The Wild Dolphin Project was started by Dr. Denise Herzing back in 1985. Since then Dr. Herzing, along with her colleagues and graduate students, has put out multiple peer reviewed research papers on the behavior, acoustics, and ecology of the two species we study in the Bahamas: the Atlantic spotted and bottlenose dolphins. But over the years, she has observed behaviors that are more “rare” or are “one-offs” meaning there is not a large enough sample size in which to do a proper scientific study. However, these behaviors are very interesting and we wanted to share some of them with you. We will put out some blogs highlighting these rare behaviors and hopefully you enjoy learning about them. This will be a blog series so make sure to check back and read them all!
Rare Behavior Blog Series #2
Shake it off! Pesky Remoras
Cassie L. Volker & Denise L. Herzing
Have you ever had something stuck on you? I am sure you have and I’m guessing you simply removed it with your fingers, am I right? Well, have you ever wondered how a dolphin would remove something without fingers?
The dolphins we observe over in the Bahamas occasionally have remoras stuck to their bodies. The whalesucker, Remora australis, is a species of remora that only attaches to cetaceans (Silva-Jr & Sazima, 2008).
We have seen this remora species on both the Atlantic spotted and bottlenose dolphins of all ages in our study site. The younger animals perform aerial acrobatics (leaps) in what appears to be an attempt to dislodge the remoras. Mothers have also been observed trying to help remove the remoras from their calves by grabbing at them with their teeth. However, we have not seen any successful removals by either another dolphin or the dolphin itself, but not for a lack of trying. The dolphins try to dislodge them by a few different means: rubbing in the sand, jerking their bodies, and performing aerial acrobatics such as high leaps, belly and side smack leaps, and cartwheels (refer to our “Can anyone hear me?” Blog for what a cartwheel looks like). Occasionally, the dolphins will also jerk their bodies while performing some type of out of water leap. Keep this in mind the next time you see a dolphin leaping out of the water, they may not be doing it just for fun. These leaps burn a lot of energy and at least one reason for these jumps seems to be to try and shake the remoras from the dolphin’s body.

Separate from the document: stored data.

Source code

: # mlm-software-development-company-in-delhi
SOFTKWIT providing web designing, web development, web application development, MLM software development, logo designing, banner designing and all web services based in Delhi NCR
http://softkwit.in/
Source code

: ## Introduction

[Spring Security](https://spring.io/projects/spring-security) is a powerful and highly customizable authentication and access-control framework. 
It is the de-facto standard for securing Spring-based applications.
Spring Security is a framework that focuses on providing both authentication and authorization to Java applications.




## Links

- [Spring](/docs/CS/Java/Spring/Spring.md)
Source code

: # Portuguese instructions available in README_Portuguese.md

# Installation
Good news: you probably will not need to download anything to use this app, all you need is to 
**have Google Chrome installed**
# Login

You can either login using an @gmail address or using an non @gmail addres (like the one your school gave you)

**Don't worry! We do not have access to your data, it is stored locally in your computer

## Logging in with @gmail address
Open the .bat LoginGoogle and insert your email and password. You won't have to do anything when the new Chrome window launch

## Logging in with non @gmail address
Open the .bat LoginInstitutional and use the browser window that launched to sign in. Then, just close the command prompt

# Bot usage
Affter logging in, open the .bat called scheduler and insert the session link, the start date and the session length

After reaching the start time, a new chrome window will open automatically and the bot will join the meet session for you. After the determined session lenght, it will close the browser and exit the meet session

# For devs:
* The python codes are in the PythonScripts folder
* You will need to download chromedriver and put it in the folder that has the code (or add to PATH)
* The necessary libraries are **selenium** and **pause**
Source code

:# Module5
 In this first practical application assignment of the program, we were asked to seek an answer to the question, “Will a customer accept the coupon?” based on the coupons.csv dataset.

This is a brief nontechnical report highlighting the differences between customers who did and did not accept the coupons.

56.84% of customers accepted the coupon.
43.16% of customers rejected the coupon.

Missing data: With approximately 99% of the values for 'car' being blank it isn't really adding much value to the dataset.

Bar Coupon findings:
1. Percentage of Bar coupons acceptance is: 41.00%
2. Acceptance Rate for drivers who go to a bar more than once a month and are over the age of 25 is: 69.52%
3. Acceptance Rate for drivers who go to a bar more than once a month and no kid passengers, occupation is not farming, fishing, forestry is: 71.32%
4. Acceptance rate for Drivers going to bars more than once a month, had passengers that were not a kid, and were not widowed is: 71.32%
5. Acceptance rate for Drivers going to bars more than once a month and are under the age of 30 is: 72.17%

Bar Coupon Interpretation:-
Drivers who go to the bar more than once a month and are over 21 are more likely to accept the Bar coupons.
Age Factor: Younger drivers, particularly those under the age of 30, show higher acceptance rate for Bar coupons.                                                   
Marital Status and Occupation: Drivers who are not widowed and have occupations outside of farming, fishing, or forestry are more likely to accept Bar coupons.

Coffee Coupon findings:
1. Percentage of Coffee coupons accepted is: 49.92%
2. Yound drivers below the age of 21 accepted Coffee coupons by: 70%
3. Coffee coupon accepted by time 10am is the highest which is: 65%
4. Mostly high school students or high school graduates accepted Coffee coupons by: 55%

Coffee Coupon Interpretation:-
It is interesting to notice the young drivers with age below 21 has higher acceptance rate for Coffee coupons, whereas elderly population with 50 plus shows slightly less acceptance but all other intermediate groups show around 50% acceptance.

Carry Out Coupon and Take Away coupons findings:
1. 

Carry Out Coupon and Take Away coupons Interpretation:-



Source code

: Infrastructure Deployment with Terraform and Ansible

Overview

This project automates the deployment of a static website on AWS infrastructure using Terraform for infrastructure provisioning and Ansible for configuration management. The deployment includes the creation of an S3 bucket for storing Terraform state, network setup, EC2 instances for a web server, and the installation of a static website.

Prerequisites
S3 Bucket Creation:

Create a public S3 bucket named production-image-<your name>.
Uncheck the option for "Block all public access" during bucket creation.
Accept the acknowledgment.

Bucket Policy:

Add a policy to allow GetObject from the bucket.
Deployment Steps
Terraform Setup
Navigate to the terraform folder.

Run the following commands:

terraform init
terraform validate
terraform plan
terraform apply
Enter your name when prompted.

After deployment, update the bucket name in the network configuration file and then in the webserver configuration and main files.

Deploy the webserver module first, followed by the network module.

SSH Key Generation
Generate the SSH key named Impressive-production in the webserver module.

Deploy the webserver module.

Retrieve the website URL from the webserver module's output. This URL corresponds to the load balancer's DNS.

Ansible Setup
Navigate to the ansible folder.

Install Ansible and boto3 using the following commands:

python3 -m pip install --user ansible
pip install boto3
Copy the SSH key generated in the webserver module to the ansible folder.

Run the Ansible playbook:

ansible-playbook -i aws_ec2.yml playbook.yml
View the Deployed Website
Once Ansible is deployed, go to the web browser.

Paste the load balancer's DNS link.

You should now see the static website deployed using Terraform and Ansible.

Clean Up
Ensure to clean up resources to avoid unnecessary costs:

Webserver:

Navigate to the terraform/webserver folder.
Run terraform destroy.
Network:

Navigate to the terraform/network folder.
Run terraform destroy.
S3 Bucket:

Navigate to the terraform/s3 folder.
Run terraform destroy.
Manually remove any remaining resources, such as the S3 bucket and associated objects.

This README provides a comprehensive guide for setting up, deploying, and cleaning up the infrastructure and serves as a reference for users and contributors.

Here are some examples of what we have seen out in the field:
On July 8, 2017, a male Atlantic spotted dolphin calf (Moose), was observed from the surface trying to dislodge a remora. While we watched for seven minutes, Moose performed 22 leaps that were a mix of belly and side smacks, five cartwheels, and 14 surface thrashes where he thrust his peduncle and tail from the water and then slapped them back onto the surface.
(Watch the video clip) In this clip, you see Moose trying to get a remora off. The third leap is a cartwheel and the last is a surface thrash.
Another observation occurred on June 16, 1999, during which a juvenile female Atlantic spotted dolphin repeatedly swam to the bottom and vigorously rubbed in the sand for a few seconds before propelling herself rapidly to the surface for a leap or a cartwheel. During this encounter, it seemed that the sand rubbing was the main effort to try and dislodge the remora.
(Watch the video clip) In this clip you can see the dolphin rubbing in the sand and leaping.
In some observations, we have also seen the spotted dolphins show signs of irritation because they can’t seem to get the remoras off. They show this irritation through bubble bursts and open mouths. For a visual representation of the irritation and underwater behavior leading up to a leap, check out this video clip.
Currently, we do not know if the remoras help or hinder the dolphins. From the aerial behavior, we speculate the remoras irritate the dolphins. Remoras are most commonly seen on the dolphins when the dolphins have some kind of skin issue.
However, at this time we do not know if the skin issues are caused by the remoras or if the remoras are aiding in the healing process. Silva-Jr & Sazima (2008) mentioned that whalesuckers, seen on spinner dolphins (Stenella longirostris) in the Fernando de Noronha Archipelago, were seen cleaning off some fungal infected skin, but they were also a nuisance depending on where they were attached on the dolphin’s body.